Your task:
Express each of the entries below as one row of a two-column CSV with the header instruction,value, putting the entry's text in the instruction column and its answer in the value column, each in a single quoted field with line breaks replaced by spaces. Leave the pictures out.

**** Records provided

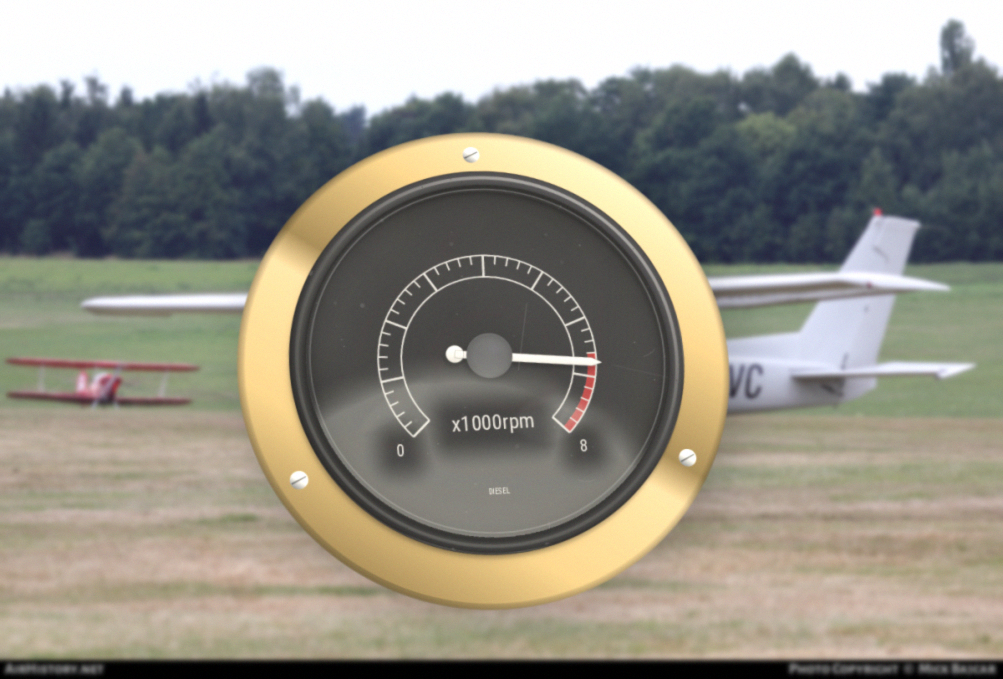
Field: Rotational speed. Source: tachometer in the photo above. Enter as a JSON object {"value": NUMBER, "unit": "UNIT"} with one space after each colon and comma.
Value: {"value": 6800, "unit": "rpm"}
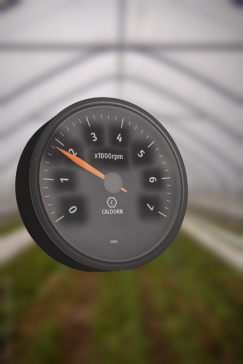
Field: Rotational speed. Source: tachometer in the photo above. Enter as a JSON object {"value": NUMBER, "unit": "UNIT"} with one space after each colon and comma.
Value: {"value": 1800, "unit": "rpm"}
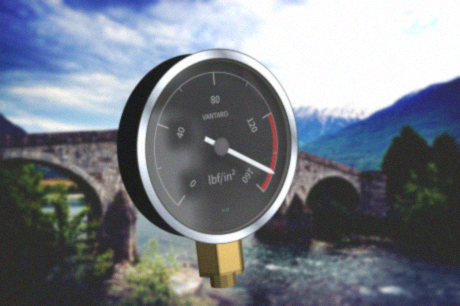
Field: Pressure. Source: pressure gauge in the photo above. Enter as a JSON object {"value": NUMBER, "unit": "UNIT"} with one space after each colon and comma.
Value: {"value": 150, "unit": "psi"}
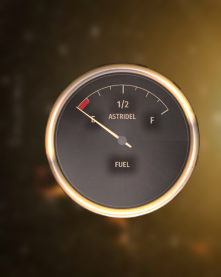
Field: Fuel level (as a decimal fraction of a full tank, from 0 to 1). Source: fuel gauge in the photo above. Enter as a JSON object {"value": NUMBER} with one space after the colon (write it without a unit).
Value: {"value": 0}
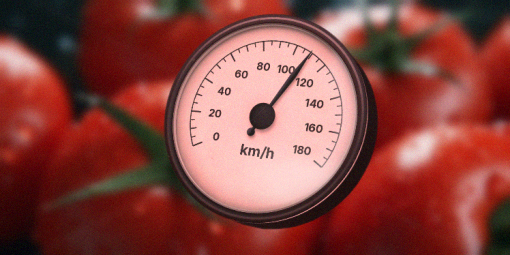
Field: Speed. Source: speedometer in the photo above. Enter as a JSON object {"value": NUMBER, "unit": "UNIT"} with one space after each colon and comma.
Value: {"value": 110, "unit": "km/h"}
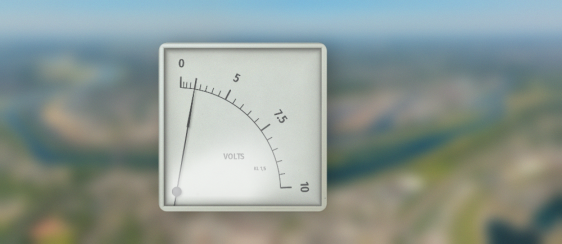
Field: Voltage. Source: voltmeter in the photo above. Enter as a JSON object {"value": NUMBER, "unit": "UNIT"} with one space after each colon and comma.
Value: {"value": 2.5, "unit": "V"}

********

Solution:
instruction,value
"Field: Rotational speed. Source: tachometer in the photo above. Enter as a JSON object {""value"": NUMBER, ""unit"": ""UNIT""} with one space after each colon and comma. Value:","{""value"": 6800, ""unit"": ""rpm""}"
"Field: Rotational speed. Source: tachometer in the photo above. Enter as a JSON object {""value"": NUMBER, ""unit"": ""UNIT""} with one space after each colon and comma. Value:","{""value"": 1800, ""unit"": ""rpm""}"
"Field: Pressure. Source: pressure gauge in the photo above. Enter as a JSON object {""value"": NUMBER, ""unit"": ""UNIT""} with one space after each colon and comma. Value:","{""value"": 150, ""unit"": ""psi""}"
"Field: Fuel level (as a decimal fraction of a full tank, from 0 to 1). Source: fuel gauge in the photo above. Enter as a JSON object {""value"": NUMBER} with one space after the colon (write it without a unit). Value:","{""value"": 0}"
"Field: Speed. Source: speedometer in the photo above. Enter as a JSON object {""value"": NUMBER, ""unit"": ""UNIT""} with one space after each colon and comma. Value:","{""value"": 110, ""unit"": ""km/h""}"
"Field: Voltage. Source: voltmeter in the photo above. Enter as a JSON object {""value"": NUMBER, ""unit"": ""UNIT""} with one space after each colon and comma. Value:","{""value"": 2.5, ""unit"": ""V""}"